Why keep a Jewish friend unless you bleed him?
Oh yes, he’s doing very well and sleeps from Two till Four.
And there was Jolly Otterleen a knocking at the door,
But Matron says she mustn’t, not however loud she knocks
(Though she’s bags of golden Daisies and some Raspberries in a
box),
Be admitted to the wonderful and wild and wobbly-witted
sarcastic soldier-poet with a plaster on his crown,
Who pretends he doesn’t know it (he’s the Topic of the Town).
My God, my God, I’m so excited; I’ve just had a letter
From Stable who’s commanding the Twenty-Fifth Battalion.
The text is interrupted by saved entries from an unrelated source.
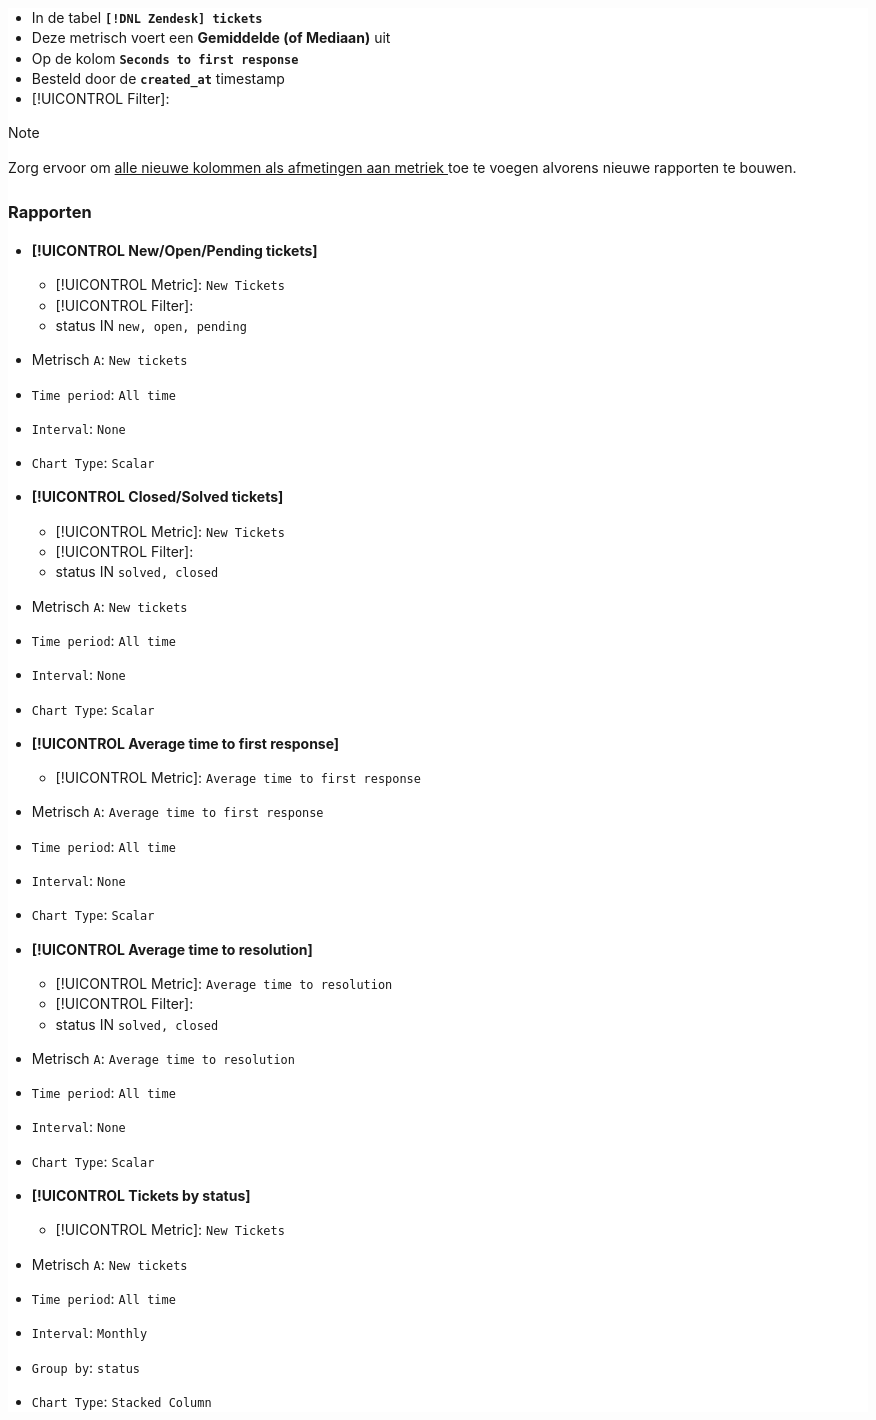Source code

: * In de tabel **`[!DNL Zendesk] tickets`**
* Deze metrisch voert een **Gemiddelde (of Mediaan)** uit
* Op de kolom **`Seconds to first response`**
* Besteld door de **`created_at`** timestamp
* [!UICONTROL Filter]:

>[!NOTE]
>
>Zorg ervoor om [ alle nieuwe kolommen als afmetingen aan metriek ](../../../data-analyst/data-warehouse-mgr/manage-data-dimensions-metrics.md) toe te voegen alvorens nieuwe rapporten te bouwen.

### Rapporten

* **[!UICONTROL New/Open/Pending tickets]**
   * [!UICONTROL Metric]: `New Tickets`
   * [!UICONTROL Filter]:
   * status IN `new, open, pending`

* Metrisch `A`: `New tickets`
* `Time period`: `All time`
* `Interval`: `None`
* `Chart Type`: `Scalar`

* **[!UICONTROL Closed/Solved tickets]**
   * [!UICONTROL Metric]: `New Tickets`
   * [!UICONTROL Filter]:
   * status IN `solved, closed`

* Metrisch `A`: `New tickets`
* `Time period`: `All time`
* `Interval`: `None`
* `Chart Type`: `Scalar`

* **[!UICONTROL Average time to first response]**
   * [!UICONTROL Metric]: `Average time to first response`

* Metrisch `A`: `Average time to first response`
* `Time period`: `All time`
* `Interval`: `None`
* `Chart Type`: `Scalar`

* **[!UICONTROL Average time to resolution]**
   * [!UICONTROL Metric]: `Average time to resolution`
   * [!UICONTROL Filter]:
   * status IN `solved, closed`

* Metrisch `A`: `Average time to resolution`
* `Time period`: `All time`
* `Interval`: `None`
* `Chart Type`: `Scalar`

* **[!UICONTROL Tickets by status]**
   * [!UICONTROL Metric]: `New Tickets`

* Metrisch `A`: `New tickets`
* `Time period`: `All time`
* `Interval`: `Monthly`
* `Group by`: `status`
* `Chart Type`: `Stacked Column`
And my company, he tells me, doing better and better,
Pinched six Saxons after lunch,
And bagged machine-guns by the bunch.
But I–wasn’t there–
O blast it isn’t fair,
Because they’ll all be wondering why
Dotty Captain wasn’t standing by
When they came marching home.
But I don’t care; I made them love me
Although they didn’t want to do it, and I’ve sent them a
glorious Gramophone and God send you back to me
Over the green eviscerating sea–
And I’m ill and afraid to go back to them because those
five-nines are so damned awful.
When you think of them all bursting and you’re lying on your
bed,
With the books you loved and longed for on the table; and your
head
All crammed with village verses about Daffodils and Geese–
… O Jesu make it cease … .
O Rivers please take me. And make me
Go back to the war till it break me.
Some day my brain will go BANG,
And they’ll say what lovely faces were
The soldier-lads he sang.
Does this break your heart? What do I care?